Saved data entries
┌──
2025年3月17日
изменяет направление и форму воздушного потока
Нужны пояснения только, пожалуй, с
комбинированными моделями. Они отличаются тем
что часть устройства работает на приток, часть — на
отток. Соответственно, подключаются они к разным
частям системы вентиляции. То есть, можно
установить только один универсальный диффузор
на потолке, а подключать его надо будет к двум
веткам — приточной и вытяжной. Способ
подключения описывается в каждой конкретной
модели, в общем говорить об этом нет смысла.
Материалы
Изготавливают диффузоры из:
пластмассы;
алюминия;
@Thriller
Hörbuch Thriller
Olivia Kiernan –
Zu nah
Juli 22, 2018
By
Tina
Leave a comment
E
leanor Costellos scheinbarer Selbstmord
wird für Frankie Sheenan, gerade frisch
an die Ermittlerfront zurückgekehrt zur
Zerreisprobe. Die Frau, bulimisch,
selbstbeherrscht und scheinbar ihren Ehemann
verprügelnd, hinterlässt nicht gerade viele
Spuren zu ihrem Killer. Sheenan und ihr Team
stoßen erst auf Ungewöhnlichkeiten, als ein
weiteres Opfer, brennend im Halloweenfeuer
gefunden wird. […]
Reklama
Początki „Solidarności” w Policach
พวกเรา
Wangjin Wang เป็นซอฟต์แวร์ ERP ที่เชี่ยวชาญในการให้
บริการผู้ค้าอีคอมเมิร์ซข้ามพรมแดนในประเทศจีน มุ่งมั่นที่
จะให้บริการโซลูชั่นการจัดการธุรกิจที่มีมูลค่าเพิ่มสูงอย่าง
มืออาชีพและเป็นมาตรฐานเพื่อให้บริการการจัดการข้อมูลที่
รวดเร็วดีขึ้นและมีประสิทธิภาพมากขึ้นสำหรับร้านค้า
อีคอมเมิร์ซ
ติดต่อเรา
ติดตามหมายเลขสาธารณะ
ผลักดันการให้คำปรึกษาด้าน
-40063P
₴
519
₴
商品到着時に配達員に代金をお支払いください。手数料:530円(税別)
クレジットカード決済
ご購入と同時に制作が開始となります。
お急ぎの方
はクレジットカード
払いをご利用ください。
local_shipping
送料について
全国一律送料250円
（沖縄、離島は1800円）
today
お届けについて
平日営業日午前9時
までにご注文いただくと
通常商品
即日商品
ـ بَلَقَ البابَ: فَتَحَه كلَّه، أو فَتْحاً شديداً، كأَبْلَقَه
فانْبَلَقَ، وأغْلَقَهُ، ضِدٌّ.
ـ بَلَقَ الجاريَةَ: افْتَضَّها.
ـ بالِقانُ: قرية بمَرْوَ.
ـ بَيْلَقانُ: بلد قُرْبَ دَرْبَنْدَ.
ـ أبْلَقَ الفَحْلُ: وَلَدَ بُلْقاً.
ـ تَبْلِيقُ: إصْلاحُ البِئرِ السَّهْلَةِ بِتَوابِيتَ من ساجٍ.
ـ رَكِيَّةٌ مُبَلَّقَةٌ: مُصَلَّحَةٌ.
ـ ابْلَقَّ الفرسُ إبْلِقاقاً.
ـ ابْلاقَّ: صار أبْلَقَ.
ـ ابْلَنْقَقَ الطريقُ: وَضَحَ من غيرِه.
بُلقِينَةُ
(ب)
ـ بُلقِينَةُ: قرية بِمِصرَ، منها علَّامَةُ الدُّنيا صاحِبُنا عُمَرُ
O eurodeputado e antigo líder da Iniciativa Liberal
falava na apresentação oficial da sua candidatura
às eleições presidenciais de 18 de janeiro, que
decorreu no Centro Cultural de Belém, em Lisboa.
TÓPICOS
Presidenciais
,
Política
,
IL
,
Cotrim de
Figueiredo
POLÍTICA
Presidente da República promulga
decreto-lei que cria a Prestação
└──
Pick out and copy the lines of the entries that hold the string "wird".

The completed task:
wird für Frankie Sheenan, gerade frisch
gefunden wird. […]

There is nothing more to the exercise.